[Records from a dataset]
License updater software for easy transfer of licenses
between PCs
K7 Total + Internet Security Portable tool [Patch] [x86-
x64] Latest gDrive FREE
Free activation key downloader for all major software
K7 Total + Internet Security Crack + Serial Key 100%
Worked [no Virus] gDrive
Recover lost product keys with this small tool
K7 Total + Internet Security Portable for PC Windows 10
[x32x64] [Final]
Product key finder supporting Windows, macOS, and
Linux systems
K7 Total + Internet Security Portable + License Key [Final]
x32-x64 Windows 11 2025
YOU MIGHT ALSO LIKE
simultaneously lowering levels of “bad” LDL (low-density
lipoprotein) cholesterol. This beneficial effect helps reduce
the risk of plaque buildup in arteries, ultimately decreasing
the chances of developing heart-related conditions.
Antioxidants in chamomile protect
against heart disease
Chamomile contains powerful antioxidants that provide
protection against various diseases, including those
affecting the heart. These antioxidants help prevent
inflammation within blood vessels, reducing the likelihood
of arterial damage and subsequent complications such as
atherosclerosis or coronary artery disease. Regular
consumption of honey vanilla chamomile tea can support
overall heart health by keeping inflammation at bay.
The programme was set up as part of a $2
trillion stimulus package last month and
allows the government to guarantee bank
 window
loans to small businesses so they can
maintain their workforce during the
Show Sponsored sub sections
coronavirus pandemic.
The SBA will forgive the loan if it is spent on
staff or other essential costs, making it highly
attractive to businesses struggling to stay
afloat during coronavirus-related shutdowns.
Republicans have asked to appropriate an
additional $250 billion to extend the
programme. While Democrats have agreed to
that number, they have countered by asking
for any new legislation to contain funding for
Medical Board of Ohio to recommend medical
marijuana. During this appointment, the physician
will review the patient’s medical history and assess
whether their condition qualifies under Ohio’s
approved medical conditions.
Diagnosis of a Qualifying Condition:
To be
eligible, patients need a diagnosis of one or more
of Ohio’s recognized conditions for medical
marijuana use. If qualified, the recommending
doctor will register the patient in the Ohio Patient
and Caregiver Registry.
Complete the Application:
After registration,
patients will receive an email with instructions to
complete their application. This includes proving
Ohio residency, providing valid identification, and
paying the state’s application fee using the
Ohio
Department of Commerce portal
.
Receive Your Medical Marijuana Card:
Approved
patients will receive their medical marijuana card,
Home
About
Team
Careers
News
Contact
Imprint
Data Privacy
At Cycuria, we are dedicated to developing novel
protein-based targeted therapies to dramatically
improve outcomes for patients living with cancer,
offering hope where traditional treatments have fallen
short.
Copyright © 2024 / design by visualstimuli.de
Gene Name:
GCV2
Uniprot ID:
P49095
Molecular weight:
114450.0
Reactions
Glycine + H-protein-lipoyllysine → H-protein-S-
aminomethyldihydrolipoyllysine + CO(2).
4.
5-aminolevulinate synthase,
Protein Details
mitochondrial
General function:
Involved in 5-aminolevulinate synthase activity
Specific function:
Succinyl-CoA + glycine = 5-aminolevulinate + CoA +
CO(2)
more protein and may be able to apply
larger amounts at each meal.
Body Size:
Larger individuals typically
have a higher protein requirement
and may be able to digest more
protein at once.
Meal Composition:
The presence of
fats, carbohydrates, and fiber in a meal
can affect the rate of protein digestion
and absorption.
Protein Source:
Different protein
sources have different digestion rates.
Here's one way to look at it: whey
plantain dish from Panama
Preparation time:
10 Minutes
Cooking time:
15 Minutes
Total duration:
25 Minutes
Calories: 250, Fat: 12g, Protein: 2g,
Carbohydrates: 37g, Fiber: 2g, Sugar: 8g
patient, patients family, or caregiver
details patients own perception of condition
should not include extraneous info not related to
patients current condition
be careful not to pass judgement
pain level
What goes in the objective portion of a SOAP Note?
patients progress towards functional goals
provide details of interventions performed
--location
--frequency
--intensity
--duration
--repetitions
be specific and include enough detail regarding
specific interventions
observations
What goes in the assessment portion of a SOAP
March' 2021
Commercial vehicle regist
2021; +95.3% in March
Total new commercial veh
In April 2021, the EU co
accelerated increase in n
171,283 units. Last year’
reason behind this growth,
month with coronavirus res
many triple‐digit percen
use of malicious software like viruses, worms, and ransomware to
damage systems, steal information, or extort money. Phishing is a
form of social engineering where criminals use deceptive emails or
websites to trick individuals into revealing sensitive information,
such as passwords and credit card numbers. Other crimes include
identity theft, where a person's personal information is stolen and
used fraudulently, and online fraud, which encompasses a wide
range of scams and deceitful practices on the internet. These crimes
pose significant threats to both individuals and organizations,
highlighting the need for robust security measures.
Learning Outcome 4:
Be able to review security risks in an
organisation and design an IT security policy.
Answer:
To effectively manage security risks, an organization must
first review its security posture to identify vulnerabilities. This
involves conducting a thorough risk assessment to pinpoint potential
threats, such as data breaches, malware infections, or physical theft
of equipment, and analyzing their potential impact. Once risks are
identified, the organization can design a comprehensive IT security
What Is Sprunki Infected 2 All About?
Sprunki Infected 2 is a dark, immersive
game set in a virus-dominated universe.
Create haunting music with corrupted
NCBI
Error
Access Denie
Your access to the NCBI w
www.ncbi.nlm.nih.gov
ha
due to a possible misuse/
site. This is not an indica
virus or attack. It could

The task —
Write out each line exactly, starting with the line that contains "What goes in the objective" and stopping after the last line of the data.

Worked solution —
What goes in the objective portion of a SOAP Note?
patients progress towards functional goals
provide details of interventions performed
--location
--frequency
--intensity
--duration
--repetitions
be specific and include enough detail regarding
specific interventions
observations
What goes in the assessment portion of a SOAP
March' 2021
Commercial vehicle regist
2021; +95.3% in March
Total new commercial veh
In April 2021, the EU co
accelerated increase in n
171,283 units. Last year’
reason behind this growth,
month with coronavirus res
many triple‐digit percen
use of malicious software like viruses, worms, and ransomware to
damage systems, steal information, or extort money. Phishing is a
form of social engineering where criminals use deceptive emails or
websites to trick individuals into revealing sensitive information,
such as passwords and credit card numbers. Other crimes include
identity theft, where a person's personal information is stolen and
used fraudulently, and online fraud, which encompasses a wide
range of scams and deceitful practices on the internet. These crimes
pose significant threats to both individuals and organizations,
highlighting the need for robust security measures.
Learning Outcome 4:
Be able to review security risks in an
organisation and design an IT security policy.
Answer:
To effectively manage security risks, an organization must
first review its security posture to identify vulnerabilities. This
involves conducting a thorough risk assessment to pinpoint potential
threats, such as data breaches, malware infections, or physical theft
of equipment, and analyzing their potential impact. Once risks are
identified, the organization can design a comprehensive IT security
What Is Sprunki Infected 2 All About?
Sprunki Infected 2 is a dark, immersive
game set in a virus-dominated universe.
Create haunting music with corrupted
NCBI
Error
Access Denie
Your access to the NCBI w
www.ncbi.nlm.nih.gov
ha
due to a possible misuse/
site. This is not an indica
virus or attack. It could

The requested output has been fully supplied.